Segundo o estudo do Intesa Sanpaolo, o quadro geopolítico ainda incerto não representa dificuldades no financiamento do défice público, enquanto as reservas cambiais asseguram uma cobertura adequada das necessidades externas e das importações.

Líbano: dolarização e credibilidade não estão em questão

O Líbano é uma economia baseada principalmente em serviços, que contribuem com quase 80% do PIB. O setor bancário é altamente desenvolvido e representa historicamente o ponto forte da economia do país. Os milhões de libaneses que vivem no exterior alimentam um importante negócio de viagens e turismo. Conforme relatado por Centro de Estudos Intesa Sanpaolo, antes de se iniciar a atual fase de instabilidade geopolítica, o país conheceu também um forte desenvolvimento imobiliário, tanto residencial como hoteleiro-turístico.
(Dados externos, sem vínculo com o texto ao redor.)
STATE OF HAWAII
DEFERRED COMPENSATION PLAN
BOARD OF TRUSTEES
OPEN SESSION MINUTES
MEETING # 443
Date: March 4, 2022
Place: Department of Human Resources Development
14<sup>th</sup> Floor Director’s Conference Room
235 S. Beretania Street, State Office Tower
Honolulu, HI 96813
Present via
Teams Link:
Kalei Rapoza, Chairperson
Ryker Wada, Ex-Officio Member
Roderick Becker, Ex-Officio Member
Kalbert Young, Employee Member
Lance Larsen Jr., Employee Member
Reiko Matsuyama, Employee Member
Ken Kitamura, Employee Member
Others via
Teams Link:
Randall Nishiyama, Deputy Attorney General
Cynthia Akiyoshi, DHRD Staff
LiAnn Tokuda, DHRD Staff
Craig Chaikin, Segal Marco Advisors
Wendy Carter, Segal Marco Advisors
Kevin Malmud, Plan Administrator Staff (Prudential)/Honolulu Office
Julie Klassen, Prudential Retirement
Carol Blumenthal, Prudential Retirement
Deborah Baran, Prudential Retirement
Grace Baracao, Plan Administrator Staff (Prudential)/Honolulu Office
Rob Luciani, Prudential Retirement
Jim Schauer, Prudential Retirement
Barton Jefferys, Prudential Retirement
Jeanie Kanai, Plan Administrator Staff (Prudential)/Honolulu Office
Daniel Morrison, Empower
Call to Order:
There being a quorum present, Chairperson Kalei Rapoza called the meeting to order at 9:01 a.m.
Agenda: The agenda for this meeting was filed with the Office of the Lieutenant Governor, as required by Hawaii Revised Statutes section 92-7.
A produção manufatureira, por outro lado, é modesta (8,0% do PIB), com a demanda por bens de capital e consumo durável direcionados principalmente para o exterior, resultando em um déficit comercial substancial (32% do PIB em média na década 2004-13). Esse déficit é apenas parcialmente compensado pelo superávit de remessas do exterior e nos últimos 10 anos a balança de pagamentos registou um défice corrente médio de 12,1% do PIB. Por outro lado, os fluxos financeiros consistentes do exterior para depósitos e IDE permitiram a acumulação de reservas cambiais significativas, que no final de 2014 ascendia a 39,2 mil milhões de dólares, superando em uma vez e meia a dívida externa. O Banco Central também detém reservas de ouro que no mesmo período chegaram a 11 bilhões. O Líbano detém uma dívida pública considerável, totalizando 134,2% do PIB em 2014no entanto, a quase totalidade é detida por residentes, especialmente bancos comerciais. Reservas cambiais, incluindo ouro.
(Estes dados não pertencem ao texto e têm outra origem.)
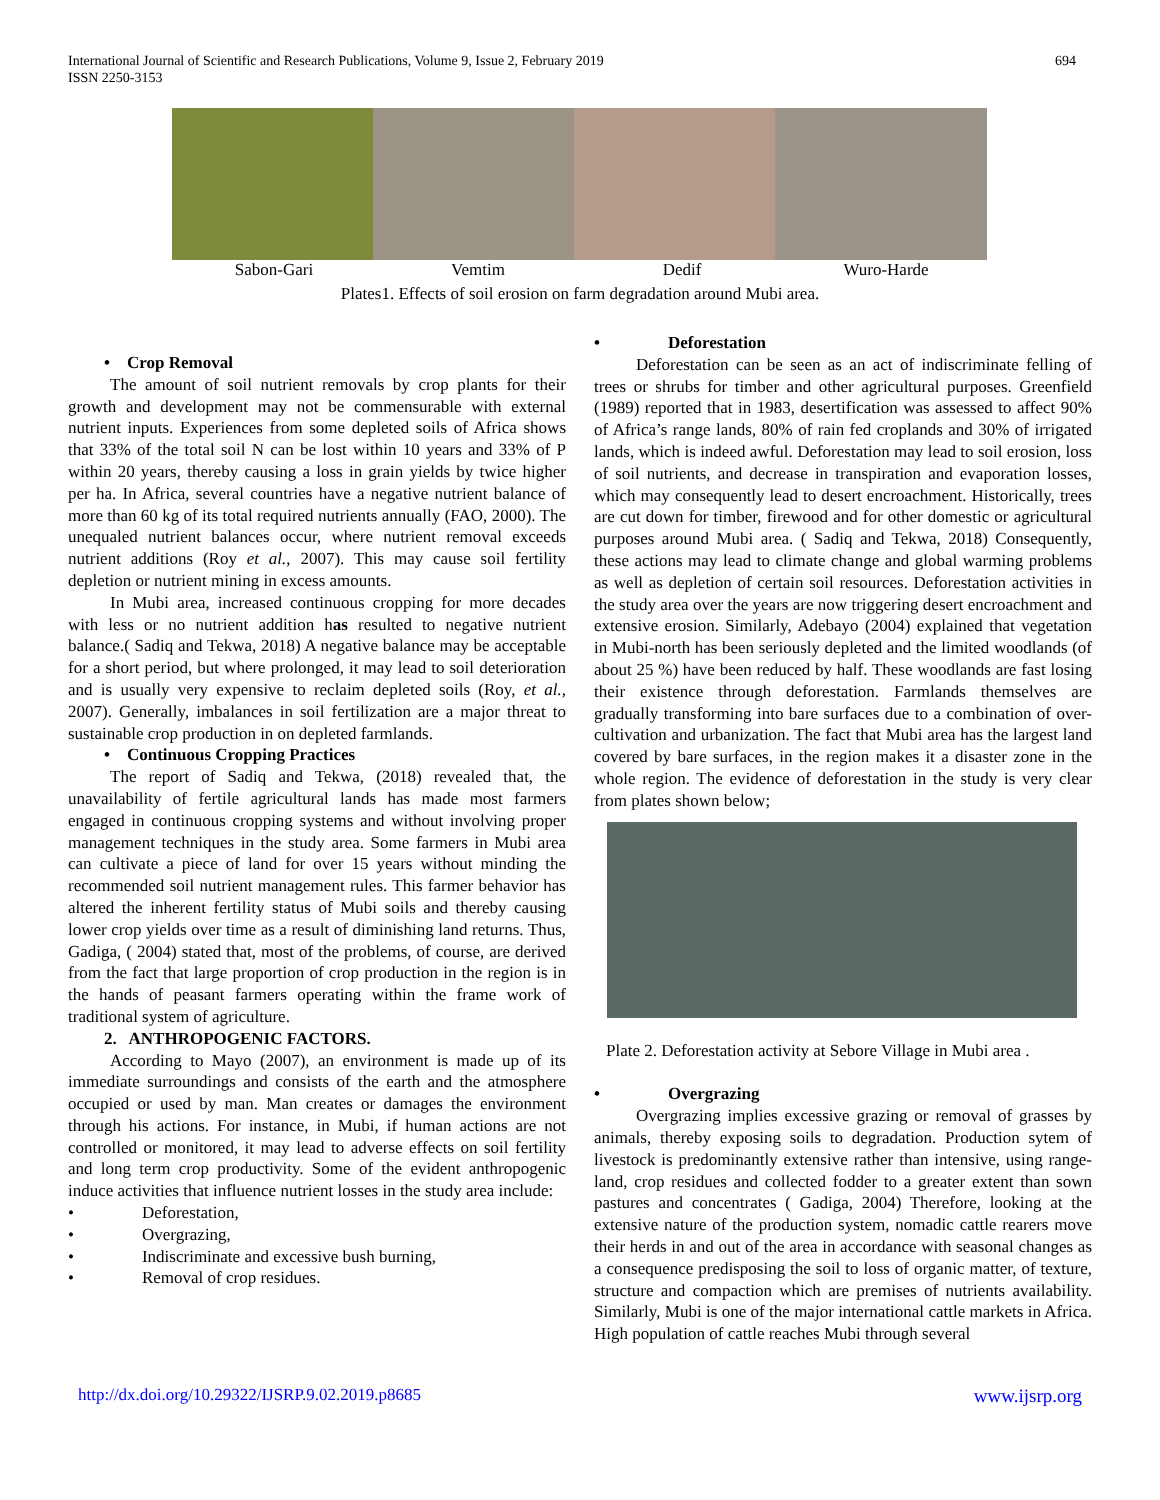International Journal of Scientific and Research Publications, Volume 9, Issue 2, February 2019
ISSN 2250-3153
694
Sabon-Gari Vemtim Dedif Wuro-Harde
Plates1. Effects of soil erosion on farm degradation around Mubi area.
• Crop Removal
The amount of soil nutrient removals by crop plants for their growth and development may not be commensurable with external nutrient inputs. Experiences from some depleted soils of Africa shows that 33% of the total soil N can be lost within 10 years and 33% of P within 20 years, thereby causing a loss in grain yields by twice higher per ha. In Africa, several countries have a negative nutrient balance of more than 60 kg of its total required nutrients annually (FAO, 2000). The unequaled nutrient balances occur, where nutrient removal exceeds nutrient additions (Roy et al., 2007). This may cause soil fertility depletion or nutrient mining in excess amounts.
In Mubi area, increased continuous cropping for more decades with less or no nutrient addition has resulted to negative nutrient balance.( Sadiq and Tekwa, 2018) A negative balance may be acceptable for a short period, but where prolonged, it may lead to soil deterioration and is usually very expensive to reclaim depleted soils (Roy, et al., 2007). Generally, imbalances in soil fertilization are a major threat to sustainable crop production in on depleted farmlands.
• Continuous Cropping Practices
The report of Sadiq and Tekwa, (2018) revealed that, the unavailability of fertile agricultural lands has made most farmers engaged in continuous cropping systems and without involving proper management techniques in the study area. Some farmers in Mubi area can cultivate a piece of land for over 15 years without minding the recommended soil nutrient management rules. This farmer behavior has altered the inherent fertility status of Mubi soils and thereby causing lower crop yields over time as a result of diminishing land returns. Thus, Gadiga, ( 2004) stated that, most of the problems, of course, are derived from the fact that large proportion of crop production in the region is in the hands of peasant farmers operating within the frame work of traditional system of agriculture.
2. ANTHROPOGENIC FACTORS.
According to Mayo (2007), an environment is made up of its immediate surroundings and consists of the earth and the atmosphere occupied or used by man. Man creates or damages the environment through his actions. For instance, in Mubi, if human actions are not controlled or monitored, it may lead to adverse effects on soil fertility and long term crop productivity. Some of the evident anthropogenic induce activities that influence nutrient losses in the study area include:
• Deforestation,
• Overgrazing,
• Indiscriminate and excessive bush burning,
• Removal of crop residues.
• Deforestation
Deforestation can be seen as an act of indiscriminate felling of trees or shrubs for timber and other agricultural purposes. Greenfield (1989) reported that in 1983, desertification was assessed to affect 90% of Africa’s range lands, 80% of rain fed croplands and 30% of irrigated lands, which is indeed awful. Deforestation may lead to soil erosion, loss of soil nutrients, and decrease in transpiration and evaporation losses, which may consequently lead to desert encroachment. Historically, trees are cut down for timber, firewood and for other domestic or agricultural purposes around Mubi area. ( Sadiq and Tekwa, 2018) Consequently, these actions may lead to climate change and global warming problems as well as depletion of certain soil resources. Deforestation activities in the study area over the years are now triggering desert encroachment and extensive erosion. Similarly, Adebayo (2004) explained that vegetation in Mubi-north has been seriously depleted and the limited woodlands (of about 25 %) have been reduced by half. These woodlands are fast losing their existence through deforestation. Farmlands themselves are gradually transforming into bare surfaces due to a combination of over- cultivation and urbanization. The fact that Mubi area has the largest land covered by bare surfaces, in the region makes it a disaster zone in the whole region. The evidence of deforestation in the study is very clear from plates shown below;
Plate 2. Deforestation activity at Sebore Village in Mubi area .
• Overgrazing
Overgrazing implies excessive grazing or removal of grasses by animals, thereby exposing soils to degradation. Production sytem of livestock is predominantly extensive rather than intensive, using range-land, crop residues and collected fodder to a greater extent than sown pastures and concentrates ( Gadiga, 2004) Therefore, looking at the extensive nature of the production system, nomadic cattle rearers move their herds in and out of the area in accordance with seasonal changes as a consequence predisposing the soil to loss of organic matter, of texture, structure and compaction which are premises of nutrients availability. Similarly, Mubi is one of the major international cattle markets in Africa. High population of cattle reaches Mubi through several
http://dx.doi.org/10.29322/IJSRP.9.02.2019.p8685 www.ijsrp.org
As estatísticas oficiais mais recentes sobre a dinâmica da economia referem-se a 2013 e indicam Crescimento do PIB de 3%, ante 2,8% registrado em 2012. Esta aceleração limitada refletiu o melhor desempenho dos serviços comerciais, financeiros e de transportes, da produção manufatureira e da construção. Indicações sobre a evolução da economia em 2014 podem ser obtidas a partir de alguns indicadores de natureza real e financeira fornecidos pelo Banco Central com base em oito variáveis ​​(produção de energia elétrica, importação de derivados de petróleo, fluxo de passageiros no aeroporto, demanda por derivados de cimento, importações e exportações, cheques descontados e meios de pagamento): a variável obtida registou um aumento médio de 3,2% em 2014, a mesma variação apresentada no ano anterior. No passado recente, nas fases de crescimento sustentado, o setor da construção tem sido um motor da economia do país. As licenças de construção subiram 5,2%, após uma queda de 12% em 2013, enquanto as entregas de cimento caíram 5,7%. Estes dados indicam uma quebra da atividade de construção em 2014, na sequência da redução de licenças de construção solicitadas no ano anterior, mas ao mesmo tempo uma provável recuperação em 2015. Comércio exterior apresentou queda significativa tanto nas exportações (-15,8%) quanto nas importações (-3,5%). A queda das exportações diz respeito principalmente ao comércio com a Síria, no passado o principal parceiro comercial do país, e com a África do Sul, a segunda contraparte graças ao comércio de minerais preciosos. O fluxo de depósitos registou um ritmo de expansão sempre sustentado em 2014 (+7,2%) ainda que ligeiramente abaixo dos +8,4% do ano anterior. A parte em moeda corrente, equivalente a 65% do total, aumentou 7,7%. De acordo com as estimativas relatadas pelo Intesa Sanpaolo, cerca de 40% do stock de depósitos é detido por não residentes. Esses dados sugerem que a incerteza política não afetou a confiança na solidez do sistema financeiro por parte de milhões de libaneses residentes no exterior e investidores vindos sobretudo dos países do Golfo. O aumento de 3,3% na geração de eletricidade sugere forte desempenho no ano passado tanto para manufatura quanto para mineração. Nesse contexto, o bom desempenho dos serviços, o aumento da geração e da produção manufatureira, mesmo diante da queda das exportações e da queda da atividade construtiva, levam a estimam um crescimento do PIB entre 2014 e 2% em 2,5.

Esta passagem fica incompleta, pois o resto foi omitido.